6. Uitvoeringsgevolgen Belastingdienst

De leden van de VVD-fractie lezen in de uitvoeringstoets dat «De samenloop met andere wetsvoorstellen leidt tot zorgen of de Belastingdienst in staat is om de werkstromen voor de overdrachtsbelasting tijdig en juist te kunnen verwerken». Deze leden vragen of de regering nader kan toelichten hoe dit probleem zoveel als mogelijk wordt gemitigeerd. Welke risico’s ziet de regering daarbij verder nog?

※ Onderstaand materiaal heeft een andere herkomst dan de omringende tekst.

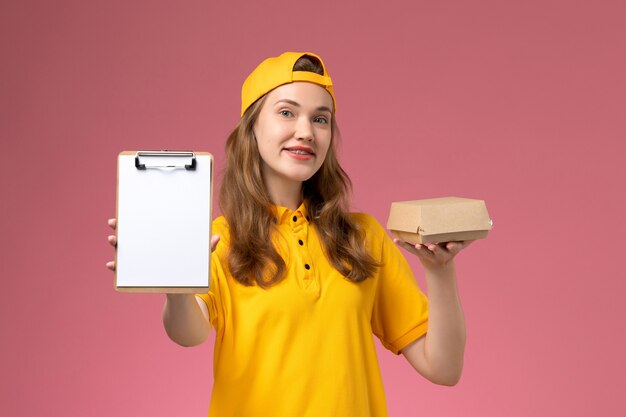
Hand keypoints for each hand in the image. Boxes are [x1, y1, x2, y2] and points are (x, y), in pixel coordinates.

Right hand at [105, 218, 219, 270]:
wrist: (182, 293)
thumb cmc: (188, 271)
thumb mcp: (197, 259)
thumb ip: (205, 248)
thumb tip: (217, 237)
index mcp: (159, 242)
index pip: (145, 227)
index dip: (135, 218)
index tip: (127, 211)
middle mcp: (147, 250)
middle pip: (131, 237)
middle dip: (120, 229)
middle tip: (114, 223)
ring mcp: (141, 263)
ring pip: (125, 252)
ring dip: (116, 246)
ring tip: (113, 241)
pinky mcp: (138, 276)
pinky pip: (123, 272)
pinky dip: (116, 268)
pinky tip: (111, 265)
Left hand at [394, 239, 473, 271]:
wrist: (439, 268)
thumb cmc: (451, 250)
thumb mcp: (461, 244)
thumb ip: (470, 235)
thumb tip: (489, 224)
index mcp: (451, 249)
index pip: (454, 248)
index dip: (453, 246)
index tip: (451, 245)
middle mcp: (440, 254)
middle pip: (438, 251)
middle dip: (435, 249)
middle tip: (431, 245)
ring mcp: (429, 255)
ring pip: (423, 252)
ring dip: (418, 248)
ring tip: (416, 245)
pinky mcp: (419, 254)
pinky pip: (409, 249)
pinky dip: (403, 244)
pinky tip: (395, 239)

Het lid Omtzigt vraagt of de regering meer duidelijkheid kan scheppen rondom de uitvoerbaarheid van dit wetsvoorstel. In hoeverre is het realistisch dat 24,1 fte’s op korte termijn zijn geworven? Welk competentie profiel wordt hier gezocht?

8. Advies en consultatie

De leden van de VVD-fractie waarom ervoor is gekozen om dit wetsvoorstel apart in te dienen in plaats van gezamenlijk met de Wet aanpassing fiscale beleggingsinstelling.

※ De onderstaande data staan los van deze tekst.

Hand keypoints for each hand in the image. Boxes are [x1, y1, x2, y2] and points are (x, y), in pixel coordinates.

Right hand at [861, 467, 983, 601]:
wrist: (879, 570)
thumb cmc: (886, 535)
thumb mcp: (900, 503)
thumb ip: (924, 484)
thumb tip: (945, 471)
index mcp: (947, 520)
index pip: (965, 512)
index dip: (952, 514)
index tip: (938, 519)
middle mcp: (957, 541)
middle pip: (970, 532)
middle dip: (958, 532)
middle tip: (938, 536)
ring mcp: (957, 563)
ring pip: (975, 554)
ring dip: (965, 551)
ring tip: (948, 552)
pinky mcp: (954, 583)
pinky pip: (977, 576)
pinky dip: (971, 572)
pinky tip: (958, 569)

II. ARTIKELSGEWIJZE TOELICHTING

Artikel IV

De leden van de VVD-fractie begrijpen dat er op grond van artikel IV(1) van het wetsvoorstel een eindafrekening zal plaatsvinden bij fondsen voor gemene rekening die bestaan onmiddellijk voorafgaand aan 1 januari 2025 en die vanaf 1 januari 2025 niet meer kwalificeren als een fonds voor gemene rekening. Kan de regering met een cijfervoorbeeld uiteenzetten hoe deze eindafrekening zal plaatsvinden bij een fonds voor gemene rekening met verrekenbare verliezen van meer dan 1 miljoen euro? Indien de verliesverrekeningsmaatregel toepassing vindt, kan de regering artikel IX van het wetsvoorstel zo aanpassen dat de verliesverrekeningsmaatregel geen toepassing vindt ten aanzien van deze gedwongen eindafrekening?